(Data records)
◆ ◆ ◆ ◆ ◆
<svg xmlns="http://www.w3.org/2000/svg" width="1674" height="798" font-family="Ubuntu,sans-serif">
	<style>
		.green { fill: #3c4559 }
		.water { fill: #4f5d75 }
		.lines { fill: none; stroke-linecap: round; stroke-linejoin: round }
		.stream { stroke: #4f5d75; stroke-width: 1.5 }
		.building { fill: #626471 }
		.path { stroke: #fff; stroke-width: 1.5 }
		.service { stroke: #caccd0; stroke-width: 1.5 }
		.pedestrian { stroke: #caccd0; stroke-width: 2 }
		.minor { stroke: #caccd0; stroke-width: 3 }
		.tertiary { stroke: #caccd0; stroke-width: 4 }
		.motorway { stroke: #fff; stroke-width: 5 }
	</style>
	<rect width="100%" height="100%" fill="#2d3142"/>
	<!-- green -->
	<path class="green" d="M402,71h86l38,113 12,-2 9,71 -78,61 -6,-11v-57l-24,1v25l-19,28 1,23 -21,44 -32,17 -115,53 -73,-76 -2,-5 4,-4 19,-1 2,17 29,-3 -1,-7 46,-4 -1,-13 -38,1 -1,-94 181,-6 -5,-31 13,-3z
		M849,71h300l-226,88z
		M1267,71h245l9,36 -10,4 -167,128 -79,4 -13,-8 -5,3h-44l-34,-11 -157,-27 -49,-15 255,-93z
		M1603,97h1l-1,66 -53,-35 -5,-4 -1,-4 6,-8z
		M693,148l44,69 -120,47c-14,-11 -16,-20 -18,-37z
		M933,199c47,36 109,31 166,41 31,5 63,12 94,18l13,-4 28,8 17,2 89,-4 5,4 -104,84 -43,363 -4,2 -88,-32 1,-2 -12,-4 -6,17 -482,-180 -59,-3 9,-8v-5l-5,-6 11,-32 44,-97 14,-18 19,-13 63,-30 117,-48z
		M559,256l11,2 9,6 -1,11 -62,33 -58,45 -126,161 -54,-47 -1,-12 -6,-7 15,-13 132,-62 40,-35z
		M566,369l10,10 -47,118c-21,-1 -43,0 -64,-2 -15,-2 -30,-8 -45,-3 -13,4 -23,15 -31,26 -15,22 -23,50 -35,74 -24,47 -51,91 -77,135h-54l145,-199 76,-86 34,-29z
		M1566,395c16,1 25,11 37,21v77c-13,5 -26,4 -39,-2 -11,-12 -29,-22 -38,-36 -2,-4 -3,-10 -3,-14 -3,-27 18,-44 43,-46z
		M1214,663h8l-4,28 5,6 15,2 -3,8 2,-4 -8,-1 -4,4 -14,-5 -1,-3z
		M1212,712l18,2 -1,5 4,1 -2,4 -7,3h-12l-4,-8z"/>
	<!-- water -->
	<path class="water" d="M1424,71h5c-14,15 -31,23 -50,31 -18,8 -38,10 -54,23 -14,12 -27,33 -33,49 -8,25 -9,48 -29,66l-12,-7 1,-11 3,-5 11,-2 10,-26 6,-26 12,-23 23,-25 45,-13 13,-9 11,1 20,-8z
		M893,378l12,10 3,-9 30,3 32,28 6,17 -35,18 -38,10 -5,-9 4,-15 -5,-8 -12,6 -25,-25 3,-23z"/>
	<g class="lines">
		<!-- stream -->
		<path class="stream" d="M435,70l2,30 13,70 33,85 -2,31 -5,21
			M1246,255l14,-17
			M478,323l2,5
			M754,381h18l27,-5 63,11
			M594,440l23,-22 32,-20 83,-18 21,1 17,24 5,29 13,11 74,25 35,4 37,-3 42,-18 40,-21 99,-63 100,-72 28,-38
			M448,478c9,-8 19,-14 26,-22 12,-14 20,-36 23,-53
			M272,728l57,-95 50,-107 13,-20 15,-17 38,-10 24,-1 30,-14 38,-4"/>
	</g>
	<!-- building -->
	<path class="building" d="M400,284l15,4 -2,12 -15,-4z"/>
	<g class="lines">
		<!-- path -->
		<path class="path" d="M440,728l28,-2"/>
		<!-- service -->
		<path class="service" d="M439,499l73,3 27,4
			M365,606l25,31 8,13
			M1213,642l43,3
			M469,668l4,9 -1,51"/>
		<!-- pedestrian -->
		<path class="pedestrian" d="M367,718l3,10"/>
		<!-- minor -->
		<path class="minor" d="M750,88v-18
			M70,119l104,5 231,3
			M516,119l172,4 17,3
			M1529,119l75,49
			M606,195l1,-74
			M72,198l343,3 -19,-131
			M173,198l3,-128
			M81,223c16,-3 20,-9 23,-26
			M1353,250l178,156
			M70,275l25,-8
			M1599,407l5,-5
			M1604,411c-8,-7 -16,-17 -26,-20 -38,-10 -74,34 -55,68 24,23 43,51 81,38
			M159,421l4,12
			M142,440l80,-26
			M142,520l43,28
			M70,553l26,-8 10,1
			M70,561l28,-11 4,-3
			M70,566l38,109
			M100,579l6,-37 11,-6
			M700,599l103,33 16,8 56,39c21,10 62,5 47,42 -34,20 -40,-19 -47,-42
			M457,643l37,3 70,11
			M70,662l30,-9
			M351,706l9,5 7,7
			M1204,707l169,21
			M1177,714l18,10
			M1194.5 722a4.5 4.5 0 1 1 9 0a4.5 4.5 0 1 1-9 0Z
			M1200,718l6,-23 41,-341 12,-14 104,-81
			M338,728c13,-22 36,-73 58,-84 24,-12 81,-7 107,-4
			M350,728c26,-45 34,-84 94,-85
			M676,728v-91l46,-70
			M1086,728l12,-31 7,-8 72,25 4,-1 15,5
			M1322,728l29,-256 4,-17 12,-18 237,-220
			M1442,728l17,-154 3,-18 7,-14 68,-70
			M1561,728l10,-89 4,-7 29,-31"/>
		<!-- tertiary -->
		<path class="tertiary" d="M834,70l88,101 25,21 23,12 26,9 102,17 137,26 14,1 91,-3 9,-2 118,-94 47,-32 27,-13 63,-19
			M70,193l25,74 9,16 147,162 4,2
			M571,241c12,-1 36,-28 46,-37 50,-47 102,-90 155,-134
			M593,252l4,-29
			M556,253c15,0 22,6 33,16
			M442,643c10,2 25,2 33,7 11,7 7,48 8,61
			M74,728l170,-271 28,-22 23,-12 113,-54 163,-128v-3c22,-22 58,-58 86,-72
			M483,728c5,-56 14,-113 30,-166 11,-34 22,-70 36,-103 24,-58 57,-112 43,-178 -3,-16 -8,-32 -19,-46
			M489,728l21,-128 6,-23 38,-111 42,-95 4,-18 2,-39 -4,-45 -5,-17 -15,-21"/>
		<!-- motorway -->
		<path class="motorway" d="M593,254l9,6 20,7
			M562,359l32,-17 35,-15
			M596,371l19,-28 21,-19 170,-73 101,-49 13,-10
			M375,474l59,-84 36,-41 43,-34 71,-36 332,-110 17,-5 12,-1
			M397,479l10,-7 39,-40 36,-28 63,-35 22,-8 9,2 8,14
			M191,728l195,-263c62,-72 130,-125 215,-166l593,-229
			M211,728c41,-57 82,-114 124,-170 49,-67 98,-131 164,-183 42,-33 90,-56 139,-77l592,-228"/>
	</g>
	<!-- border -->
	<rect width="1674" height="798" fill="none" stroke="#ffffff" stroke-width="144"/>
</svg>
◆ ◆ ◆ ◆ ◆
Copy out each record word for word.

▶ [Exercise result]
<svg xmlns="http://www.w3.org/2000/svg" width="1674" height="798" font-family="Ubuntu,sans-serif">
	<style>
		.green { fill: #3c4559 }
		.water { fill: #4f5d75 }
		.lines { fill: none; stroke-linecap: round; stroke-linejoin: round }
		.stream { stroke: #4f5d75; stroke-width: 1.5 }
		.building { fill: #626471 }
		.path { stroke: #fff; stroke-width: 1.5 }
		.service { stroke: #caccd0; stroke-width: 1.5 }
		.pedestrian { stroke: #caccd0; stroke-width: 2 }
		.minor { stroke: #caccd0; stroke-width: 3 }
		.tertiary { stroke: #caccd0; stroke-width: 4 }
		.motorway { stroke: #fff; stroke-width: 5 }
	</style>
	<rect width="100%" height="100%" fill="#2d3142"/>
	<!-- green -->
	<path class="green" d="M402,71h86l38,113 12,-2 9,71 -78,61 -6,-11v-57l-24,1v25l-19,28 1,23 -21,44 -32,17 -115,53 -73,-76 -2,-5 4,-4 19,-1 2,17 29,-3 -1,-7 46,-4 -1,-13 -38,1 -1,-94 181,-6 -5,-31 13,-3z
		M849,71h300l-226,88z
		M1267,71h245l9,36 -10,4 -167,128 -79,4 -13,-8 -5,3h-44l-34,-11 -157,-27 -49,-15 255,-93z
		M1603,97h1l-1,66 -53,-35 -5,-4 -1,-4 6,-8z
		M693,148l44,69 -120,47c-14,-11 -16,-20 -18,-37z
		M933,199c47,36 109,31 166,41 31,5 63,12 94,18l13,-4 28,8 17,2 89,-4 5,4 -104,84 -43,363 -4,2 -88,-32 1,-2 -12,-4 -6,17 -482,-180 -59,-3 9,-8v-5l-5,-6 11,-32 44,-97 14,-18 19,-13 63,-30 117,-48z
		M559,256l11,2 9,6 -1,11 -62,33 -58,45 -126,161 -54,-47 -1,-12 -6,-7 15,-13 132,-62 40,-35z
		M566,369l10,10 -47,118c-21,-1 -43,0 -64,-2 -15,-2 -30,-8 -45,-3 -13,4 -23,15 -31,26 -15,22 -23,50 -35,74 -24,47 -51,91 -77,135h-54l145,-199 76,-86 34,-29z
		M1566,395c16,1 25,11 37,21v77c-13,5 -26,4 -39,-2 -11,-12 -29,-22 -38,-36 -2,-4 -3,-10 -3,-14 -3,-27 18,-44 43,-46z
		M1214,663h8l-4,28 5,6 15,2 -3,8 2,-4 -8,-1 -4,4 -14,-5 -1,-3z
		M1212,712l18,2 -1,5 4,1 -2,4 -7,3h-12l-4,-8z"/>
	<!-- water -->
	<path class="water" d="M1424,71h5c-14,15 -31,23 -50,31 -18,8 -38,10 -54,23 -14,12 -27,33 -33,49 -8,25 -9,48 -29,66l-12,-7 1,-11 3,-5 11,-2 10,-26 6,-26 12,-23 23,-25 45,-13 13,-9 11,1 20,-8z
		M893,378l12,10 3,-9 30,3 32,28 6,17 -35,18 -38,10 -5,-9 4,-15 -5,-8 -12,6 -25,-25 3,-23z"/>
	<g class="lines">
		<!-- stream -->
		<path class="stream" d="M435,70l2,30 13,70 33,85 -2,31 -5,21
			M1246,255l14,-17
			M478,323l2,5
			M754,381h18l27,-5 63,11
			M594,440l23,-22 32,-20 83,-18 21,1 17,24 5,29 13,11 74,25 35,4 37,-3 42,-18 40,-21 99,-63 100,-72 28,-38
			M448,478c9,-8 19,-14 26,-22 12,-14 20,-36 23,-53
			M272,728l57,-95 50,-107 13,-20 15,-17 38,-10 24,-1 30,-14 38,-4"/>
	</g>
	<!-- building -->
	<path class="building" d="M400,284l15,4 -2,12 -15,-4z"/>
	<g class="lines">
		<!-- path -->
		<path class="path" d="M440,728l28,-2"/>
		<!-- service -->
		<path class="service" d="M439,499l73,3 27,4
			M365,606l25,31 8,13
			M1213,642l43,3
			M469,668l4,9 -1,51"/>
		<!-- pedestrian -->
		<path class="pedestrian" d="M367,718l3,10"/>
		<!-- minor -->
		<path class="minor" d="M750,88v-18
			M70,119l104,5 231,3
			M516,119l172,4 17,3
			M1529,119l75,49
			M606,195l1,-74
			M72,198l343,3 -19,-131
			M173,198l3,-128
			M81,223c16,-3 20,-9 23,-26
			M1353,250l178,156
			M70,275l25,-8
			M1599,407l5,-5
			M1604,411c-8,-7 -16,-17 -26,-20 -38,-10 -74,34 -55,68 24,23 43,51 81,38
			M159,421l4,12
			M142,440l80,-26
			M142,520l43,28
			M70,553l26,-8 10,1
			M70,561l28,-11 4,-3
			M70,566l38,109
			M100,579l6,-37 11,-6
			M700,599l103,33 16,8 56,39c21,10 62,5 47,42 -34,20 -40,-19 -47,-42
			M457,643l37,3 70,11
			M70,662l30,-9
			M351,706l9,5 7,7
			M1204,707l169,21
			M1177,714l18,10
			M1194.5 722a4.5 4.5 0 1 1 9 0a4.5 4.5 0 1 1-9 0Z
			M1200,718l6,-23 41,-341 12,-14 104,-81
			M338,728c13,-22 36,-73 58,-84 24,-12 81,-7 107,-4
			M350,728c26,-45 34,-84 94,-85
			M676,728v-91l46,-70
			M1086,728l12,-31 7,-8 72,25 4,-1 15,5
			M1322,728l29,-256 4,-17 12,-18 237,-220
			M1442,728l17,-154 3,-18 7,-14 68,-70
			M1561,728l10,-89 4,-7 29,-31"/>
		<!-- tertiary -->
		<path class="tertiary" d="M834,70l88,101 25,21 23,12 26,9 102,17 137,26 14,1 91,-3 9,-2 118,-94 47,-32 27,-13 63,-19
			M70,193l25,74 9,16 147,162 4,2
			M571,241c12,-1 36,-28 46,-37 50,-47 102,-90 155,-134
			M593,252l4,-29
			M556,253c15,0 22,6 33,16
			M442,643c10,2 25,2 33,7 11,7 7,48 8,61
			M74,728l170,-271 28,-22 23,-12 113,-54 163,-128v-3c22,-22 58,-58 86,-72
			M483,728c5,-56 14,-113 30,-166 11,-34 22,-70 36,-103 24,-58 57,-112 43,-178 -3,-16 -8,-32 -19,-46
			M489,728l21,-128 6,-23 38,-111 42,-95 4,-18 2,-39 -4,-45 -5,-17 -15,-21"/>
		<!-- motorway -->
		<path class="motorway" d="M593,254l9,6 20,7
			M562,359l32,-17 35,-15
			M596,371l19,-28 21,-19 170,-73 101,-49 13,-10
			M375,474l59,-84 36,-41 43,-34 71,-36 332,-110 17,-5 12,-1
			M397,479l10,-7 39,-40 36,-28 63,-35 22,-8 9,2 8,14
			M191,728l195,-263c62,-72 130,-125 215,-166l593,-229
			M211,728c41,-57 82,-114 124,-170 49,-67 98,-131 164,-183 42,-33 90,-56 139,-77l592,-228"/>
	</g>
	<!-- border -->
	<rect width="1674" height="798" fill="none" stroke="#ffffff" stroke-width="144"/>
</svg>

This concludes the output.